▶ _HOW TO COMPLETE THIS TASK_
The entire listing below is to be reproduced exactly.

───── EXERCISE MATERIALS ─────

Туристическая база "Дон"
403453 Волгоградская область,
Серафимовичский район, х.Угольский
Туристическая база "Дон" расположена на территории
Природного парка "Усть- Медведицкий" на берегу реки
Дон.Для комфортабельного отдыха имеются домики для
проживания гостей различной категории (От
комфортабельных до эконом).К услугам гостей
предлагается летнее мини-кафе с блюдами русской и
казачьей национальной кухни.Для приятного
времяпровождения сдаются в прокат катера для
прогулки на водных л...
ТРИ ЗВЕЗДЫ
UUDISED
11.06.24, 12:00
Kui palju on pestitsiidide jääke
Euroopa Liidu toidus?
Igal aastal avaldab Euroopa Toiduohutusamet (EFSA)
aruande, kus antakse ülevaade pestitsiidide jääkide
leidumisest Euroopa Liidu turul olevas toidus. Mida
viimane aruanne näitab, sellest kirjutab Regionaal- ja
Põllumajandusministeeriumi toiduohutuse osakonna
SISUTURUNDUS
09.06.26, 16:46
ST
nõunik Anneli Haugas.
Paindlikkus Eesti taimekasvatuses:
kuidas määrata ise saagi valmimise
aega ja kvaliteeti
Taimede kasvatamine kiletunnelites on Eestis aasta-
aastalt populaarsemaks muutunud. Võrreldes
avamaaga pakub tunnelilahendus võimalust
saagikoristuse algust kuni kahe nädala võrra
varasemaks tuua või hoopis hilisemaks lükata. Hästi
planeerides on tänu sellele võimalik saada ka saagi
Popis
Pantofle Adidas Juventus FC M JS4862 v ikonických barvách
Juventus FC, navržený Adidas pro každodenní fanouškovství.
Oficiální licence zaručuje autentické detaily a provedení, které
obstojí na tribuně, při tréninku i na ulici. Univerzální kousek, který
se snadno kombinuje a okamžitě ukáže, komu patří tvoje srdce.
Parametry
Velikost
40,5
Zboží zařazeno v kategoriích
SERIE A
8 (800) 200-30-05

─────

▶ _OUTPUT OF THE TASK_
Туристическая база "Дон"
403453 Волгоградская область,
Серафимовичский район, х.Угольский
Туристическая база "Дон" расположена на территории
Природного парка "Усть- Медведицкий" на берегу реки
Дон.Для комфортабельного отдыха имеются домики для
проживания гостей различной категории (От
комфортабельных до эконом).К услугам гостей
предлагается летнее мини-кафе с блюдами русской и
казачьей национальной кухни.Для приятного
времяпровождения сдаются в прокат катера для
прогулки на водных л...
ТРИ ЗВЕЗДЫ
UUDISED
11.06.24, 12:00
Kui palju on pestitsiidide jääke
Euroopa Liidu toidus?
Igal aastal avaldab Euroopa Toiduohutusamet (EFSA)
aruande, kus antakse ülevaade pestitsiidide jääkide
leidumisest Euroopa Liidu turul olevas toidus. Mida
viimane aruanne näitab, sellest kirjutab Regionaal- ja
Põllumajandusministeeriumi toiduohutuse osakonna
SISUTURUNDUS
09.06.26, 16:46
ST
nõunik Anneli Haugas.
Paindlikkus Eesti taimekasvatuses:
kuidas määrata ise saagi valmimise
aega ja kvaliteeti
Taimede kasvatamine kiletunnelites on Eestis aasta-
aastalt populaarsemaks muutunud. Võrreldes
avamaaga pakub tunnelilahendus võimalust
saagikoristuse algust kuni kahe nädala võrra
varasemaks tuua või hoopis hilisemaks lükata. Hästi
planeerides on tänu sellele võimalik saada ka saagi
Popis
Pantofle Adidas Juventus FC M JS4862 v ikonických barvách
Juventus FC, navržený Adidas pro každodenní fanouškovství.
Oficiální licence zaručuje autentické detaily a provedení, které
obstojí na tribuně, při tréninku i na ulici. Univerzální kousek, který
se snadno kombinuje a okamžitě ukáže, komu patří tvoje srdce.
Parametry
Velikost
40,5
Zboží zařazeno v kategoriích
SERIE A
8 (800) 200-30-05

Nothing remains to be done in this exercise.